Reassure the patient and family that you will be available to help them while they are in your care, as well as how to reach the physician to answer any additional questions. It is also important to ensure the family is safe when they leave the hospital. You may need to contact patient relations and arrange for a taxi to take them home.

Conclusion

The vast majority of Americans want to know if they have a life-threatening illness. Nurses need to overcome the barriers to effectively communicating at these difficult times.

By using Buckman's six-step protocol, the nurse can deliver bad news with compassion.

References

1. Kristjanson, L. (2001) Establishing goals: Communication traps and treatment lane changes. In B. Ferrell & N. Cole (Eds.), The textbook for palliative care (pp. 331-338). New York: Oxford University Press.

2. Quill, T. (2000). Initiating end-of-life discussions with seriously ill patients: Addressing the elephant in the room. JAMA, 284(19), 2502-2507.

3. Gotcher, J. (1997). Interpersonal communication and psychosocial adjustment. Journal of Psychosocial Oncology, 10(3), 21-39.

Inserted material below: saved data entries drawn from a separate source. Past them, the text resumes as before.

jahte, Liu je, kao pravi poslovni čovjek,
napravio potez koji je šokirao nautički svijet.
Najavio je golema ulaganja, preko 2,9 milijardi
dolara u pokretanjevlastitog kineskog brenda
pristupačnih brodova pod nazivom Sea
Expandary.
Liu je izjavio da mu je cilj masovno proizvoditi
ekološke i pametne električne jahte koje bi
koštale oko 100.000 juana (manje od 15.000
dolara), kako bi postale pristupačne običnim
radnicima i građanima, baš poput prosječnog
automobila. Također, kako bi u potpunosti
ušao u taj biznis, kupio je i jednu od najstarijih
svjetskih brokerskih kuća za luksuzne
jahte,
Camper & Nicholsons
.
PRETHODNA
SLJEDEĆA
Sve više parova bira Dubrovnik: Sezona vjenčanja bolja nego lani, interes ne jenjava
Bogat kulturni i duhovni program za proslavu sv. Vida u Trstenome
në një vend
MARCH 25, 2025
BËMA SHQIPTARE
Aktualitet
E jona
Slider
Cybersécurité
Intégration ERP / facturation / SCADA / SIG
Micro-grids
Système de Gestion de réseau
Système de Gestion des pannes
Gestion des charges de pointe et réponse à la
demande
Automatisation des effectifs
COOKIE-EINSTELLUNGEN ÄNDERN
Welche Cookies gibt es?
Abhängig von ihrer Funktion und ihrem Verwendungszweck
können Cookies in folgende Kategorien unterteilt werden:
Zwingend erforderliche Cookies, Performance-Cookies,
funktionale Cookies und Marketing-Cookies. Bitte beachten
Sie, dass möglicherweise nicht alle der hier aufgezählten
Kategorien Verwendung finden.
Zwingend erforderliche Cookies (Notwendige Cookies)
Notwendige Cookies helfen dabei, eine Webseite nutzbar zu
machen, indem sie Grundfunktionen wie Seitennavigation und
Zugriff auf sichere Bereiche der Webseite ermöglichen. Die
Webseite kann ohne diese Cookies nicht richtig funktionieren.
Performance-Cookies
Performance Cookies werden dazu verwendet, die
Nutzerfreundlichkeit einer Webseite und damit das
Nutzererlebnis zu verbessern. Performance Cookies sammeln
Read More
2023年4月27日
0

4. Institute of Medicine. (1997). Approaching death: Improving care at the end of life. Washington, DC: National Academy Press.

5. Buckman, R. (1992). How to break bad news: A guide for health care professionals. Baltimore: The Johns Hopkins University Press.

6. Larson, D.G., & Tobin, D.R. (2000). End-of-life conversations: Evolving practice and theory. JAMA, 284(12), 1573-1578.

7. Quill, T.E., Arnold, R.M., & Platt, F. (2001). "I wish things were different": Expressing wishes in response to loss, futility, and unrealistic hopes. Annals of Internal Medicine, 135(7), 551-555.